Home
London
- My Top 10 London Restaurant Recommendations
- Reviews by Postcode
Destinations
- Europe
  - Austria
  - Bulgaria
  - Croatia
  - Estonia
  - Finland
  - France
  - Germany
  - Greece
  - Ireland
  - Italy
  - Malta
  - Montenegro
  - Netherlands
  - Norway
  - Poland
  - Portugal
  - Romania
  - Russia
  - Spain
  - Switzerland
  - United Kingdom
- North America
  - Canada
  - United States
- Carribbean
  - Bahamas
  - Dominican Republic
- South America
  - Brazil
  - Chile
  - Colombia
  - Peru
  - Mexico
- Asia
  - Bali
  - Cambodia
  - China
  - Japan
  - Myanmar
  - Thailand
  - Singapore
  - Vietnam
- Middle East
  - Jordan
  - Israel
  - Qatar
  - Morocco
  - Kuwait City
  - Syria
  - Turkey
  - United Arab Emirates
About
Favorite Travel Websites
Favorite Travel Products
Contact

16w [verified]: Gaussian

Example: Predicting the vibronic structure of a coumarin dye’s fluorescence spectrum. Calculate NMR chemical shifts (GIAO method), IR frequencies, and VCD for chiral molecules. Compare directly to experimental data to confirm absolute configuration.

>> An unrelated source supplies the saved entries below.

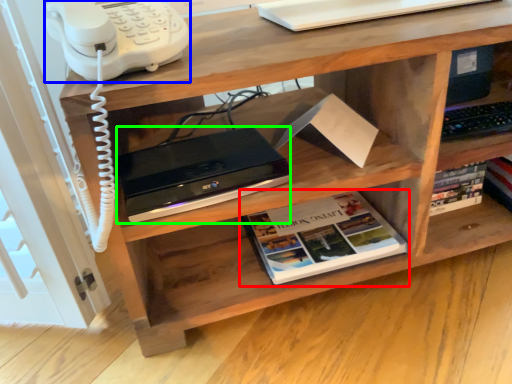
Question: Which object is positioned closest to book (highlighted by a red box)? Select from corded phone (highlighted by a blue box) and computer (highlighted by a green box).

Choices:
 (A) corded phone
 (B) computer

Answer: (B)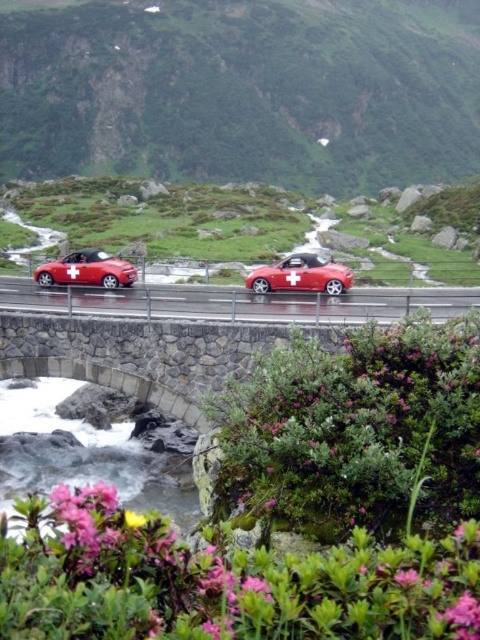
Describe the element at coordinates (300, 275) in the screenshot. I see `metallic red convertible at center` at that location.

Is metallic red convertible at center positioned behind shiny red convertible at left?

No, it is not.

Image resolution: width=480 pixels, height=640 pixels. What do you see at coordinates (300, 275) in the screenshot? I see `metallic red convertible at center` at bounding box center [300, 275].

At what (x,y) coordinates should I click in order to perform the action: click on metallic red convertible at center. Please return your answer as a coordinate pair (x, y). Looking at the image, I should click on pyautogui.click(x=300, y=275).

Consider the image. Which is more to the left, white smooth water at center or metallic red convertible at center?

white smooth water at center

Is white smooth water at center thinner than metallic red convertible at center?

In fact, white smooth water at center might be wider than metallic red convertible at center.

What do you see at coordinates (84, 454) in the screenshot? The image size is (480, 640). I see `white smooth water at center` at bounding box center [84, 454].

Locate an element on the screen. The height and width of the screenshot is (640, 480). white smooth water at center is located at coordinates (84, 454).

Can you confirm if metallic red convertible at center is bigger than smooth yellow flower at lower left?

Actually, metallic red convertible at center might be smaller than smooth yellow flower at lower left.

Looking at this image, which is below, metallic red convertible at center or smooth yellow flower at lower left?

Positioned lower is smooth yellow flower at lower left.

Where is `metallic red convertible at center`? metallic red convertible at center is located at coordinates (300, 275).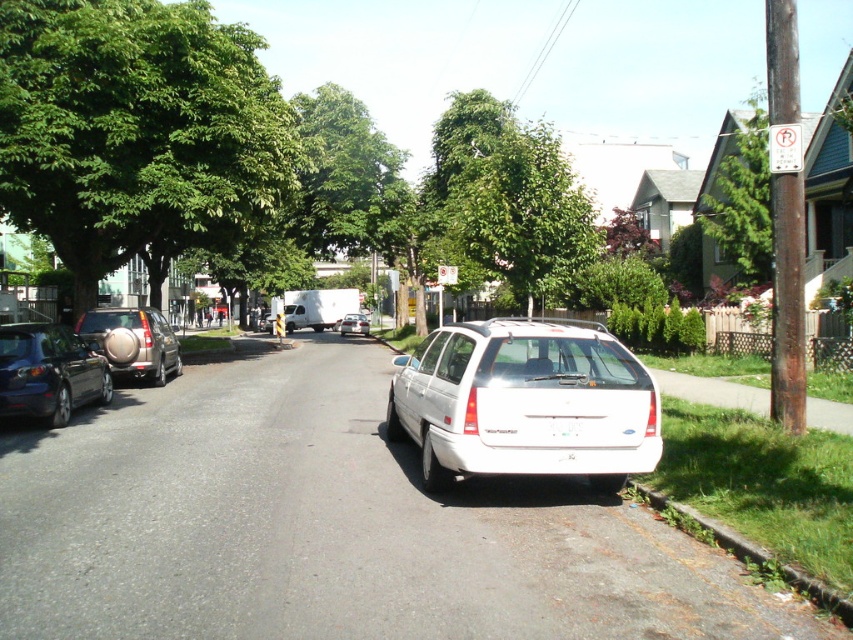
Question: Which of the following is the closest to the observer?

Choices:
 (A) matte silver suv at left
 (B) white matte wagon at center
 (C) green textured tree at upper right
 (D) matte black sedan at left

Answer: (B)

Question: Is green leafy tree at upper left above matte silver suv at left?

Choices:
 (A) yes
 (B) no

Answer: (A)

Question: Does green leafy tree at center have a greater width compared to matte black sedan at left?

Choices:
 (A) yes
 (B) no

Answer: (A)

Question: Which is farther from the green textured tree at upper right?

Choices:
 (A) matte black sedan at left
 (B) green leafy tree at upper left

Answer: (A)

Question: Is white plastic license plate at center thinner than white matte hatchback at center?

Choices:
 (A) no
 (B) yes

Answer: (B)

Question: Which object is positioned closest to the white plastic license plate at center?

Choices:
 (A) white matte wagon at center
 (B) green leafy tree at upper left

Answer: (A)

Gaussian 16W is the official Windows-native version of Gaussian 16, one of the most cited and trusted quantum chemical software packages in history. It brings the full power of ab initio, density functional theory (DFT), semi-empirical, and molecular mechanics methods to the Windows operating system. Whether you are running a single-point energy calculation on a small organic molecule or optimizing the transition state of an organometallic catalyst, Gaussian 16W empowers you to do so from the familiarity of a Windows desktop or laptop. gaussian 16w

| Feature | Gaussian 16 (Linux) | Gaussian 16W (Windows) | | :--- | :--- | :--- | | | MPI (distributed memory) + OpenMP (shared) | OpenMP only (shared memory) | | Linda Support | Yes (full network clustering) | Limited (only as a client to Linux server) | | Max Cores | Thousands (via MPI) | Typically 64-128 (Windows scheduler limit) | | Performance | Optimized for server hardware | Slightly slower due to OS overhead | | File I/O | Very fast | Can be erratic; relies on Windows caching | | Memory Management | User-controlled | User-controlled but with added Windows virtual memory constraints | | Scripting | Bash, Python, job arrays | Batch, PowerShell | The Most Important Takeaway: Gaussian 16W does not support MPI-based distributed memory parallelism. It only uses shared memory (OpenMP). This means you cannot easily cluster multiple Windows machines together. For a single, powerful workstation (e.g., 16-core Threadripper), G16W is excellent. For a 512-core HPC cluster, you need the Linux version. Practical Applications: What Can You Do with G16W? Because G16W retains the full method library of Gaussian 16, its application range is immense. 1. Organic Chemistry Reaction Mechanisms Optimize transition states for Diels-Alder reactions, SN2 substitutions, or carbene insertions. Use IRC (Intrinsic Reaction Coordinate) to confirm the transition state connects reactants to products. Example: Predicting the vibronic structure of a coumarin

This article explores what makes Gaussian 16W unique, its core features, hardware requirements, installation nuances, practical applications, and how it compares to its Linux counterpart. Gaussian 16 is the latest major version of the Gaussian series, following the highly popular Gaussian 09. The "W" stands for Windows . It is not a stripped-down version; rather, it is a full port of the Gaussian 16 codebase compiled specifically for the Windows x64 architecture (64-bit). Gaussian 16W is the official Windows-native version of

Example: Computing the singlet-triplet gap in an iron(II) polypyridine complex. Run TD-DFT calculations to predict absorption and emission spectra. Model OLED emitters, photocatalysts, or solar cell sensitizers.